研读文本:
-=-=-=-=-

Received date: 2022-05-07

  Revised date: 2022-06-23

  Online published: 2022-12-12

摘要

目的 探讨数字减影血管造影(digital subtraction angiography,DSA)引导下经皮腔内血管成形术(percutaneous transluminal angioplasty,PTA)辅助嵌顿的带涤纶套隧道型血液透析导管(tunneled cuffed catheter,TCC)拔除并原位更换的临床应用。 方法 收集蚌埠医学院第二附属医院肾内科2018年11月~2021年10月因颈内静脉TCC导管功能不良收治入院的11例MHD患者的临床资料。所有患者均是在更换带TCC导管过程中发现导管嵌顿,根据透析导管内径大小引入不同直径操作杆的球囊,对原TCC导管体内段全程扩张,松解纤维鞘后拔除嵌顿的透析导管,使用更大型号的球囊对纤维鞘进行后扩张,原位置入新的TCC导管。手术后随访5~35个月,观察TCC导管临床使用情况。 结果 PTA辅助拔管成功率100%,原位再置管成功率91%,所有TCC导管拔除及原位更换过程中均未发生心律失常、血管破裂损伤、血气胸、纵膈血肿及心包填塞等严重并发症;随访期间1例患者行肾移植,1例死于多发性骨髓瘤,透析导管血流量分别为200ml/min,240ml/min,其余患者TCC导管透析时血流量多在220~240ml/min。 结论 经皮腔内血管成形术辅助嵌顿带涤纶套隧道型血液透析导管拔除并原位更换新的带涤纶套隧道型血液透析导管,手术安全性及成功率较高,可作为处理带涤纶套隧道型血液透析导管嵌顿的首选方法。

-=-=-=-=-

[从某一集合中提取的数据]
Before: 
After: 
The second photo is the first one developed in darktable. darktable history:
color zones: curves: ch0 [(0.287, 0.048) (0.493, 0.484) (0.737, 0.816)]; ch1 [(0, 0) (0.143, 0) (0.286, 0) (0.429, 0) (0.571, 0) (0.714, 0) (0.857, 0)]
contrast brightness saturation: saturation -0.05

-=-=-=-=-

待解问题:
1. 请将研读文本中以"目的 探讨数字减影血管造影"开头的段落改写为分条列出的简要版本，保留其主要事实。
2. 研读文本称导管拔除及原位更换过程中均未发生哪些严重并发症？请全部列出。
请仅依据研读文本作答。

编号答案:
1.
- 目的：探讨DSA引导下PTA辅助拔除嵌顿的TCC并原位更换的临床应用。
- 方法：收集蚌埠医学院第二附属医院肾内科2018年11月～2021年10月因颈内静脉TCC导管功能不良入院的11例MHD患者的临床资料。所有患者均在更换导管时发现嵌顿。按透析导管内径引入相应球囊，全程扩张原导管体内段，松解纤维鞘后拔除导管。随后以更大型号球囊后扩张纤维鞘，原位置入新TCC导管。术后随访5～35个月。
- 结果：拔管成功率100%，原位再置管成功率91%，均未发生严重并发症。随访期间1例行肾移植，1例死于多发性骨髓瘤，二者血流量分别为200ml/min、240ml/min。其余患者血流量多在220～240ml/min。
- 结论：该方法手术安全性及成功率较高，可作为处理TCC嵌顿的首选方法。

2. 心律失常、血管破裂损伤、血气胸、纵膈血肿、心包填塞